The ranks of obscure yet cool international competitions just continue to grow. If I were you I'd start waxing up the Bambi, because an October Canada road trip is too tantalizing to pass up with these decorating the calendar:
First stop Vancouver, for the 55th Annual Astronautical Congress, October 4 - 8. (I certainly hope someone will be blogging this, as my travels those dates will take me no further than San Francisco.) As if an Astronautical Congress weren't fascinating enough in its own right, this one also features the Manfred Lachs Space Law Moot Court Competition.

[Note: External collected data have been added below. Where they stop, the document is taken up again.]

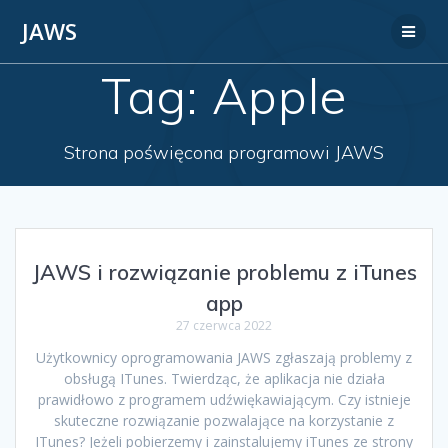
JAWS
Tag:
Apple
Strona poświęcona programowi JAWS
JAWS i rozwiązanie problemu z iTunes
app
27 czerwca 2022
Użytkownicy oprogramowania JAWS zgłaszają problemy z
obsługą ITunes. Twierdząc, że aplikacja nie działa
prawidłowo z programem udźwiękawiającym. Czy istnieje
skuteczne rozwiązanie pozwalające na korzystanie z
ITunes? Jeżeli pobierzemy i zainstalujemy iTunes ze strony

Just for fun, I took a look at the problem for next year's competition (Case Concerning International Liability, Deltastan v Gammaland), and it has all the action of a Ben Affleck/Bruce Willis/Liv Tyler blockbuster: "Twenty-three thousand miles of Super String then began to reenter the atmosphere. ..." Reviewing a science fictional legal fact pattern has a real "through the looking glass" quality; things are familiar, but you've clearly landed elsewhere. Last year, the University of Auckland beat Georgetown to take home the trophy. Their topic: "Commercial exploitation of celestial bodies and related issues." So what does next month hold in store? Time will tell, but the problem concerns "Commercialisation of a Space Station." (Spotted on Aerospace.)
Next stop Toronto, for the 2004 International Rock Paper Scissors Championships, October 16, about which you presumably already are well-versed.